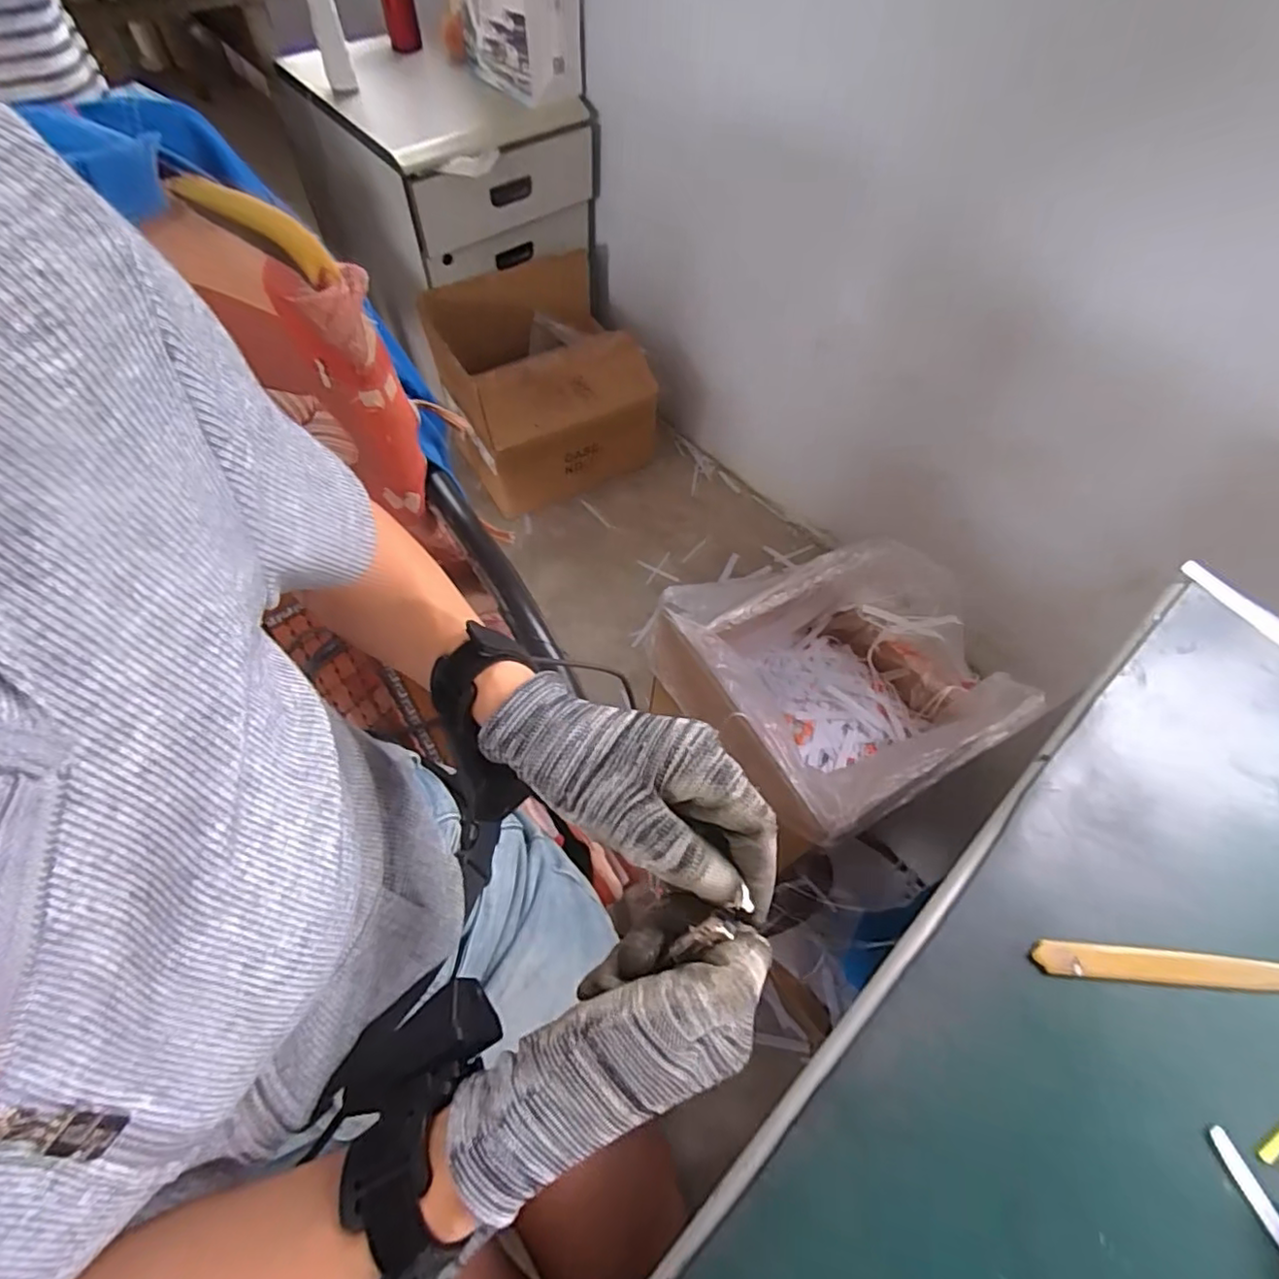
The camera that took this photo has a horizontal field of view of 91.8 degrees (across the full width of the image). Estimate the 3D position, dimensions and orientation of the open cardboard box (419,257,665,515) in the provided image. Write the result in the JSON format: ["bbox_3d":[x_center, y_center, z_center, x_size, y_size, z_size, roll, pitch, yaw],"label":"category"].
[{"bbox_3d":[-0.212,-0.536,1.334,0.415,0.326,0.322,-25,64,-17],"label":"open cardboard box"}]

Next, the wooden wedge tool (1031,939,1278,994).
[{"bbox_3d":[0.324,0.182,0.337,0.211,0.004,0.018,5,60,0],"label":"wooden wedge tool"}]

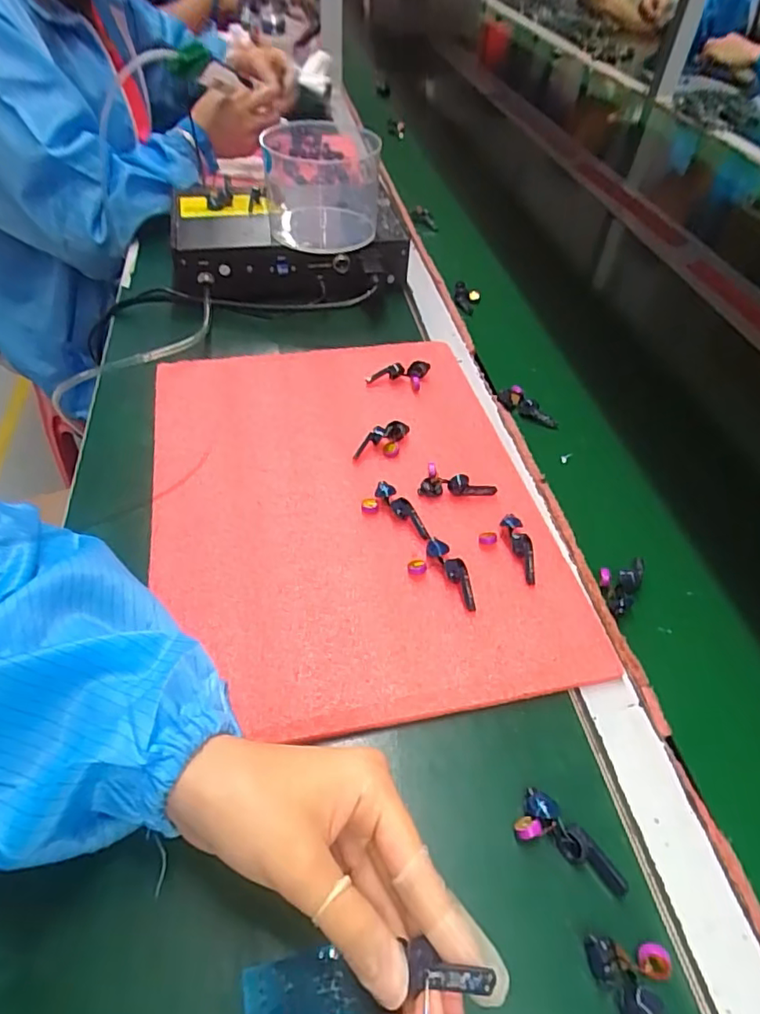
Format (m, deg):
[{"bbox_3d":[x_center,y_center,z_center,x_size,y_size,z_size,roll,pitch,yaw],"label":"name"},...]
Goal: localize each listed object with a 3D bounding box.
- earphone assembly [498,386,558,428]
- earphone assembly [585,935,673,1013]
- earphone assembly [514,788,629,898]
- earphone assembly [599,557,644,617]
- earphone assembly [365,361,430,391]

■ ■ ■ ■ ■

Task brief: What is needed is the whole listing again, set down exactly, without its pictures.

Exercise result:
The camera that took this photo has a horizontal field of view of 91.8 degrees (across the full width of the image). Estimate the 3D position, dimensions and orientation of the open cardboard box (419,257,665,515) in the provided image. Write the result in the JSON format: ["bbox_3d":[x_center, y_center, z_center, x_size, y_size, z_size, roll, pitch, yaw],"label":"category"].
[{"bbox_3d":[-0.212,-0.536,1.334,0.415,0.326,0.322,-25,64,-17],"label":"open cardboard box"}]

Next, the wooden wedge tool (1031,939,1278,994).
[{"bbox_3d":[0.324,0.182,0.337,0.211,0.004,0.018,5,60,0],"label":"wooden wedge tool"}]

Format (m, deg):
[{"bbox_3d":[x_center,y_center,z_center,x_size,y_size,z_size,roll,pitch,yaw],"label":"name"},...]
Goal: localize each listed object with a 3D bounding box.
- earphone assembly [498,386,558,428]
- earphone assembly [585,935,673,1013]
- earphone assembly [514,788,629,898]
- earphone assembly [599,557,644,617]
- earphone assembly [365,361,430,391]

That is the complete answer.